Specifying a customer generic constraint types
I have created a generic type as a template for all Go numeric types. The code is as follows:
// NumericType is a generic type constrains consisting of Go numerics.
// NOTE: This is only for demonstration purpose only. There are a number
// of equivalent constraints in standard packages. One example is the
// `constraints` package. You can also use an alias to numeric constraints
// call `comparable`.
type NumericType interface {
uint8 | uint16 | uint32 | uint64 | int8 | int16 | int32 | int64 | float32 | float64
}Implementating the generic binary tree
In my demonstrator, I have separate the interface of my binary tree from its implementation code.
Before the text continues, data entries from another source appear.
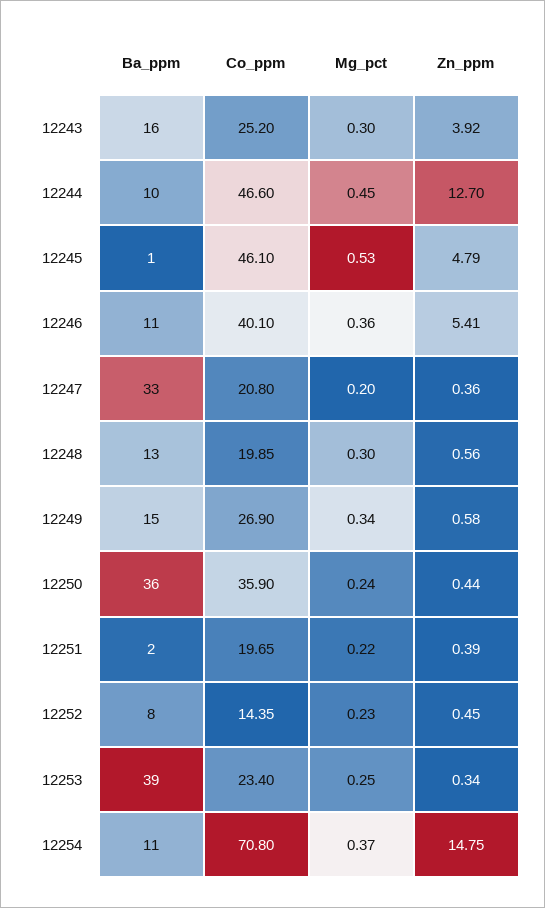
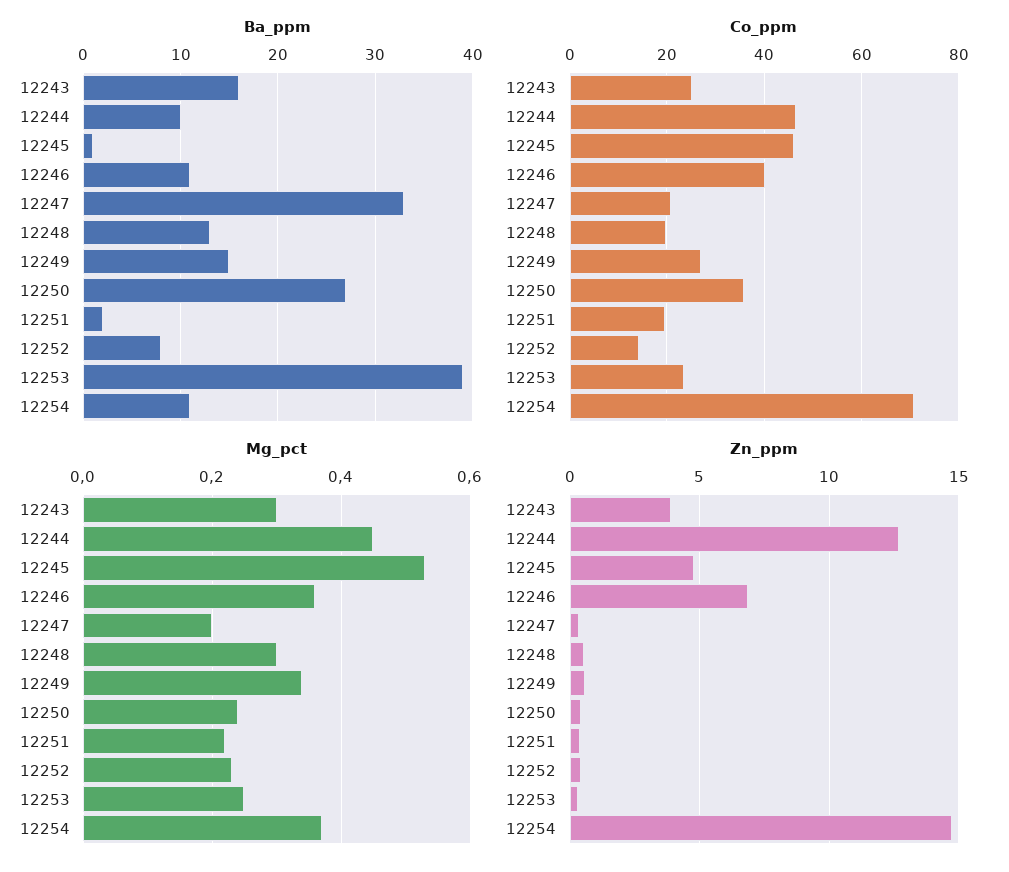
  {
    "Ba_ppm": {
      "12243": 16,
      "12244": 10,
      "12245": 1,
      "12246": 11,
      "12247": 33,
      "12248": 13,
      "12249": 15,
-     "12250": 36,
+     "12250": 27,
      "12251": 2,
      "12252": 8,
      "12253": 39,
      "12254": 11
    },
    "Co_ppm": {
      "12243": 25.2,
      "12244": 46.6,
      "12245": 46.1,
      "12246": 40.1,
      "12247": 20.8,
      "12248": 19.85,
      "12249": 26.9,
      "12250": 35.9,
      "12251": 19.65,
      "12252": 14.35,
      "12253": 23.4,
      "12254": 70.8
    },
    "Mg_pct": {
      "12243": 0.3,
      "12244": 0.45,
      "12245": 0.53,
      "12246": 0.36,
      "12247": 0.2,
      "12248": 0.3,
      "12249": 0.34,
      "12250": 0.24,
      "12251": 0.22,
      "12252": 0.23,
      "12253": 0.25,
      "12254": 0.37
    },
    "Zn_ppm": {
      "12243": 3.92,
      "12244": 12.7,
      "12245": 4.79,
-     "12246": 5.41,
+     "12246": 7,
      "12247": 0.36,
      "12248": 0.56,
      "12249": 0.58,
      "12250": 0.44,
      "12251": 0.39,
      "12252": 0.45,
      "12253": 0.34,
      "12254": 14.75
    }
  }

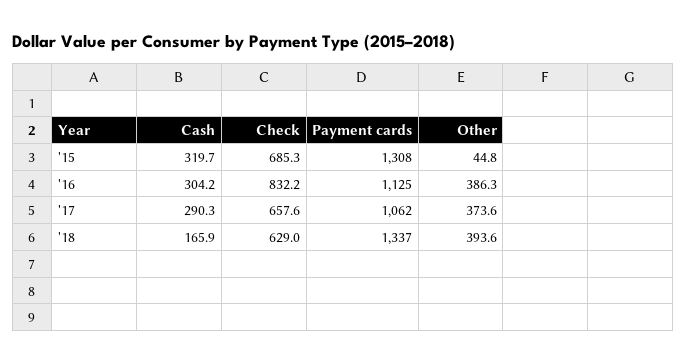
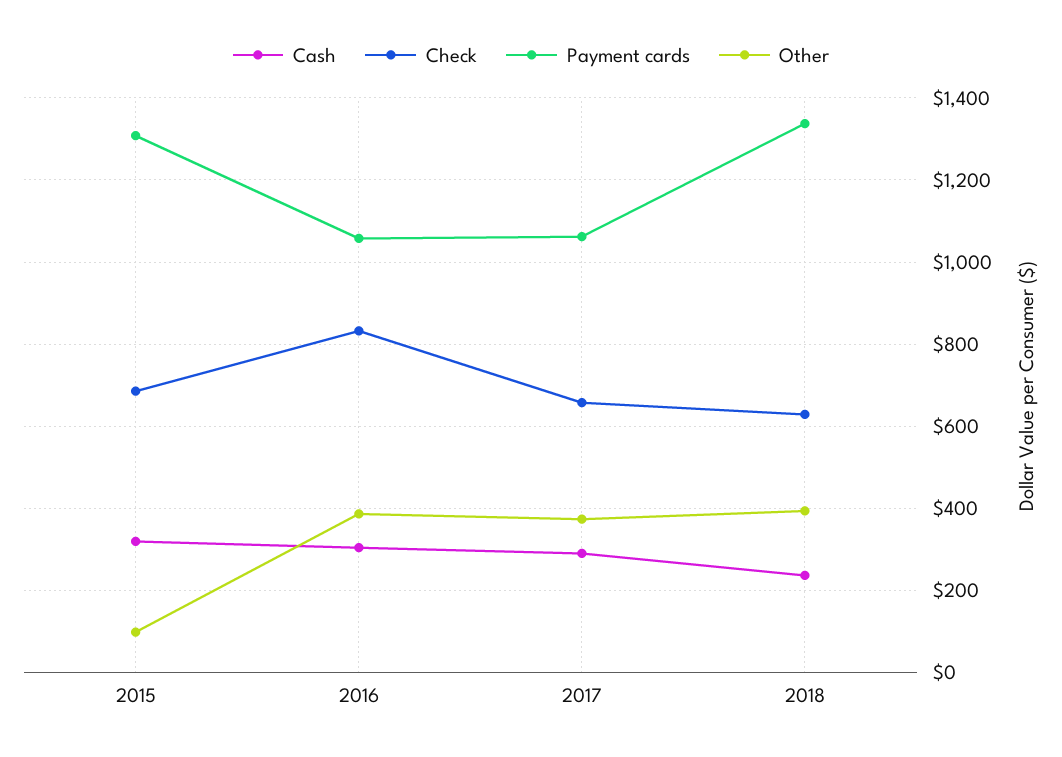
  {
    "Cash": {
      "'15": 319.7,
      "'16": 304.2,
      "'17": 290.3,
-     "'18": 165.9
+     "'18": 240
    },
    "Check": {
      "'15": 685.3,
      "'16": 832.2,
      "'17": 657.6,
      "'18": 629
    },
    "Payment cards": {
      "'15": 1308,
-     "'16": 1125,
+     "'16": 1060,
      "'17": 1062,
      "'18": 1337
    },
    "Other": {
-     "'15": 44.8,
+     "'15": 100,
      "'16": 386.3,
      "'17": 373.6,
      "'18": 393.6
    }
  }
The interface of my binary tree looks like this:
// Node[N model.NumericType] of a binary tree
type Node[N model.NumericType] interface {
// Key returns the node's key
Key() N
// Count the number of duplicate keys
Count() uint32
// AddCount to number of duplicate keys
AddCount(count uint32)
// Left return the left child
Left() Node[N]
// SetLeft child
SetLeft(left Node[N])
// Right returns the right child
Right() Node[N]
// SetRight right child
SetRight(left Node[N])
}In this case, I am using my customer generic type constraint NumericType specified in the package named model.
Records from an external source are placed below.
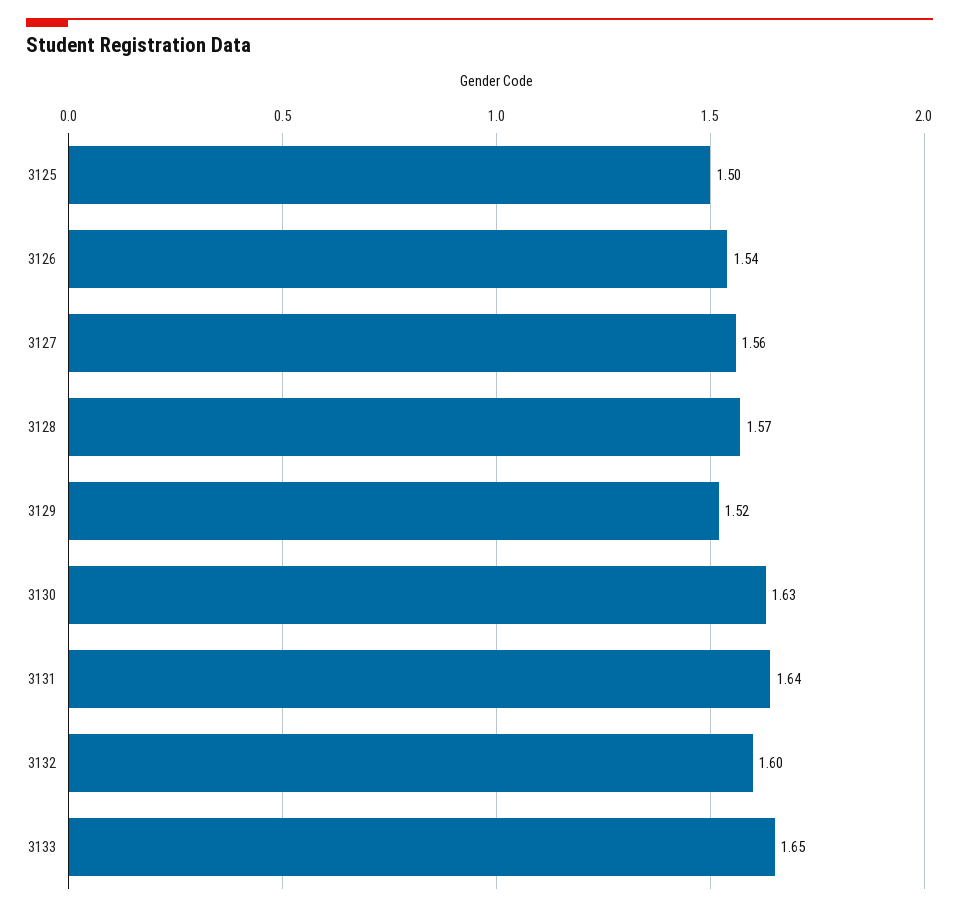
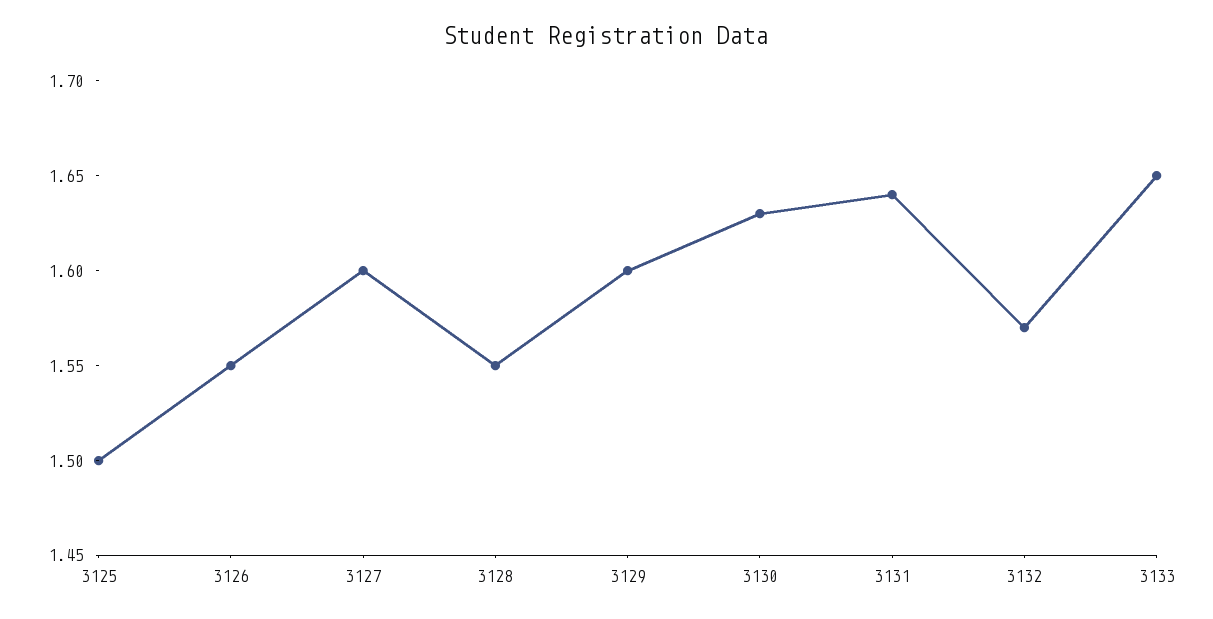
  {
    "3125": 1.5,
-   "3126": 1.54,
+   "3126": 1.55,
-   "3127": 1.56,
+   "3127": 1.6,
-   "3128": 1.57,
+   "3128": 1.55,
-   "3129": 1.52,
+   "3129": 1.6,
    "3130": 1.63,
    "3131": 1.64,
-   "3132": 1.6,
+   "3132": 1.57,
    "3133": 1.65
  }

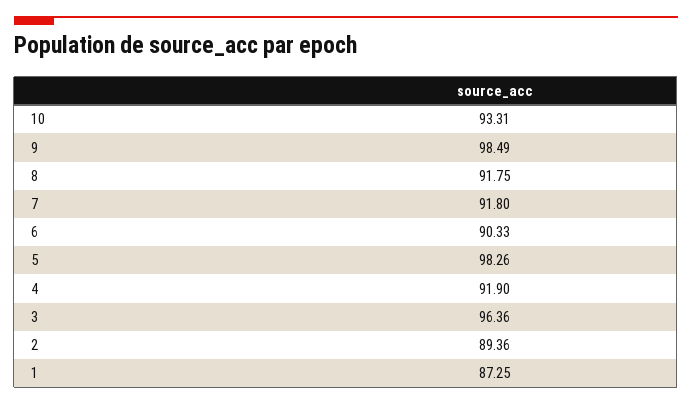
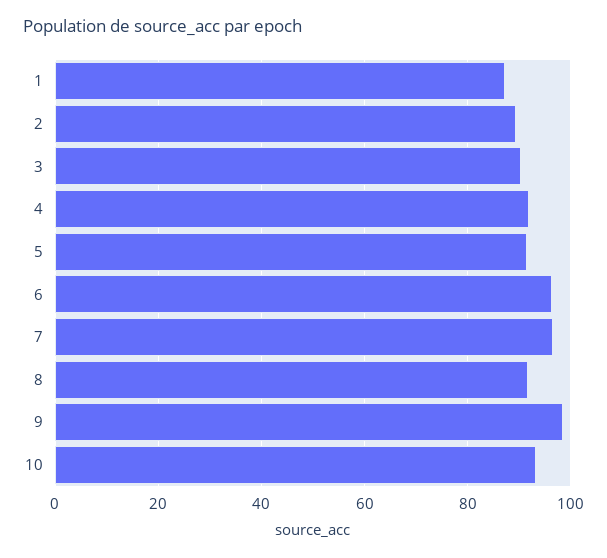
  {
    "10": 93.31,
    "9": 98.49,
    "8": 91.75,
-   "7": 91.8,
+   "7": 96,
-   "6": 90.33,
+   "6": 96,
-   "5": 98.26,
+   "5": 92,
    "4": 91.9,
-   "3": 96.36,
+   "3": 90,
    "2": 89.36,
    "1": 87.25
  }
I have implemented my binary tree node based on the above interface this way:
// default implementation of a binary node using pointers.
// NOTE: This is not serializable.
type defaultNode[N model.NumericType] struct {
key N
count uint32
left Node[N]
right Node[N]
}
func (p *defaultNode[N]) Key() N {
return p.key
}
func (d *defaultNode[N]) Count() uint32 {
return d.count
}
func (d *defaultNode[N]) AddCount(count uint32) {
d.count = count
}
func (p *defaultNode[N]) Left() Node[N] {
return p.left
}
func (p *defaultNode[N]) SetLeft(left Node[N]) {
p.left = left
}
func (p *defaultNode[N]) Right() Node[N] {
return p.right
}
func (p *defaultNode[N]) SetRight(right Node[N]) {
p.right = right
}I have also created a default node builder like this:
// NewDefaultNode instantiate a reference to adefault implementation
// of a Node
func NewDefaultNode[N model.NumericType](key N) Node[N] {
return &defaultNode[N]{
key: key,
}
}This builder supports the creation of defaultNodes based on a range of numeric types.
I have also created a callback type NewNode to support multiple builder types which looks like this:
// NewNode[N model.NumericType] is a callback to an implementation to instantiate a node
type NewNode[N model.NumericType] func(key N) Node[N]I can use this call back to inject to node builder to make my generic binary tree InsertNode operations able to deal with several implementations. The code for my tree insertion looks like this:
// InsertNode[N model.NumericType] an operation to insert a node in a binary tree.
func InsertNode[N model.NumericType](newNode NewNode[N], root Node[N], key N) Node[N] {
if root == nil {
root = newNode(key)
}
if root.Key() == key {
root.AddCount(root.Count() + 1)
}
if root.Key() < key {
root.SetRight(InsertNode(newNode, root.Right(), key))
}
if root.Key() > key {
root.SetLeft(InsertNode(newNode, root.Left(), key))
}
return root
}Using the generic binary tree
Go generics is not unlike generics found in other languages such as C++ template. To use a generic, you must first instantiate with the underlying type.
You can see an example demonstrating the steps in instantiating a uint8 node here:
func Example_insertNode1() {
root := InsertNode(NewDefaultNode[uint8], nil, 6)
root = InsertNode(NewDefaultNode[uint8], root, 3)
root = InsertNode(NewDefaultNode[uint8], root, 7)
root = InsertNode(NewDefaultNode[uint8], root, 3)
root = InsertNode(NewDefaultNode[uint8], root, 2)
root = InsertNode(NewDefaultNode[uint8], root, 8)
root = InsertNode(NewDefaultNode[uint8], root, 4)
fmt.Printf("Level 0. Node: %v(%v)\n", root.Key(), root.Count())
fmt.Printf("Level 1. Nodes: %v(%v) %v(%v)\n", root.Left().Key(), root.Left().Count(), root.Right().Key(), root.Right().Count())
fmt.Printf("Level 2. Nodes: %v(%v) %v(%v) %v(nil) %v(%v)", root.Left().Left().Key(), root.Left().Left().Count(), root.Left().Right().Key(), root.Left().Right().Count(), root.Right().Left(), root.Right().Right().Key(), root.Right().Right().Count())
// Output:
// Level 0. Node: 6(1)
// Level 1. Nodes: 3(2) 7(1)
// Level 2. Nodes: 2(1) 4(1) <nil>(nil) 8(1)
}You will notice a very useful feature of Go generic is the compiler ability to infer types being instantiated. For example the InsertNode operation does not require explicit declaration of the underlying type uint8. It can infer from the function arguments the underlying type. This feature reduce code verbosity.
In the case of the call back function NewDefaultNode, it was necessary to instantiate with a specific type as the compiler could not infer the underlying type. We can simply instantiate the function by declaring it this way NewDefaultNode[uint8].
My view of Go generics
Based on my experience building the demonstrator, I found the syntax for declaring and instantiating generic types very easy. Admittedly, I have had the experience of using generics in other languages. So I already had the foundation to exploit this Go feature.
However, I think anyone new to generics will find it easy to use this feature. The Go tooling will guide you by flagging potential errors at compile time, thus minimising errors at runtime. The challenge, which is not specific to Go, is deciding when it is appropriate to use generics.